After a library visit

I was browsing the new arrivals at the library and ran across a book by Adam Carolla. He is the tv host you may remember from "Loveline" and "The Man Show". I don't remember the title but the cover has a photo of him in a leather jacket and hat riding a kid's bicycle. The jacket summarizes it as Carolla taking on everything wrong in society. A society where men can't be men, people don't know their place and a bunch of other stuff that entitled, middle-aged white men complain about. It's the kind of thing that is inconsequential, old as the world and makes liberals annoyed. I coulnd't help stealing a glance inside.

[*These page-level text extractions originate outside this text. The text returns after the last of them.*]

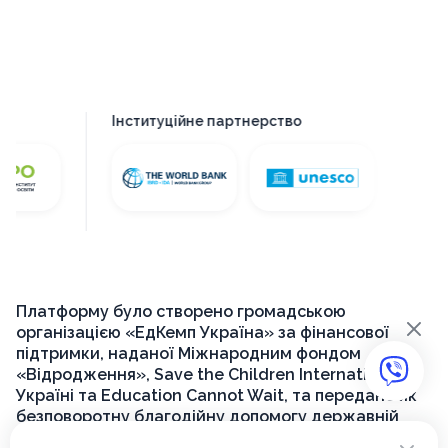
Інституційне партнерство
Платформу було створено громадською
×
організацією «ЕдКемп Україна» за фінансової
підтримки, наданої Міжнародним фондом
«Відродження», Save the Children International в
Україні та Education Cannot Wait, та передано як
безповоротну благодійну допомогу державній
установі «Український інститут розвитку освіти»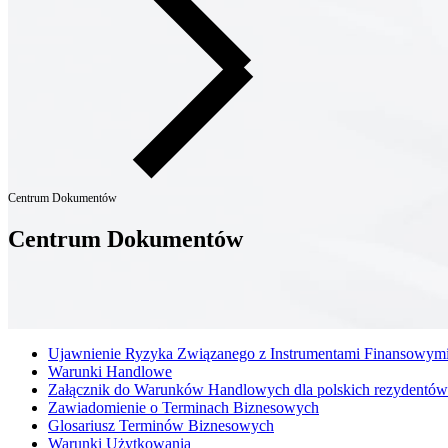
Centrum Dokumentów
Centrum Dokumentów
Ujawnienie Ryzyka Związanego z Instrumentami Finansowym
Warunki Handlowe
Załącznik do Warunków Handlowych dla polskich rezydentów
Zawiadomienie o Terminach Biznesowych
Glosariusz Terminów Biznesowych
Warunki Użytkowania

The particular chapter I ran across was a complaint about minimum wage workers who create unnecessary obstacles in Carolla's way when he is trying to meet important people and do his very important job. They should know their place, dammit, and they are probably paid too much. The lack of any self-awareness is telling. It looks like he is trying to share a complaint that anyone can relate to but I don't think most people have much occasion to go backstage at some big show and run into these low paid gatekeepers. Other than TSA agents I suppose, but even then most people don't fly often enough for it to really irritate them. Resentment is a two way street, buddy.

What bothers me most about this book is that these grumblings that are no more perceptive, no more profound, not even better written than anyone else's, despite Carolla's ostensible role as a funnyman, are given the distribution and endorsement that come with a book deal. Not only is this overpaid oaf peeved but the world has to know about it. I suppose this post is starting to become akin to that book.

To switch gears completely - I recently realised that I cannot read recent (from the last two or three decades) American novels. Of course there are good ones and bad ones in any era but the way the average representative of this set rankles me does not have any peers. I can't really put my finger on it but something about the subject matter, the characters, their concerns and the way they speak (this list hardly leaves anything) marks them as so irrelevant. No one talks like this or thinks like this and it doesn't say anything about my life, I think. I may just have to stick to essays and other non-fiction and possibly short stories.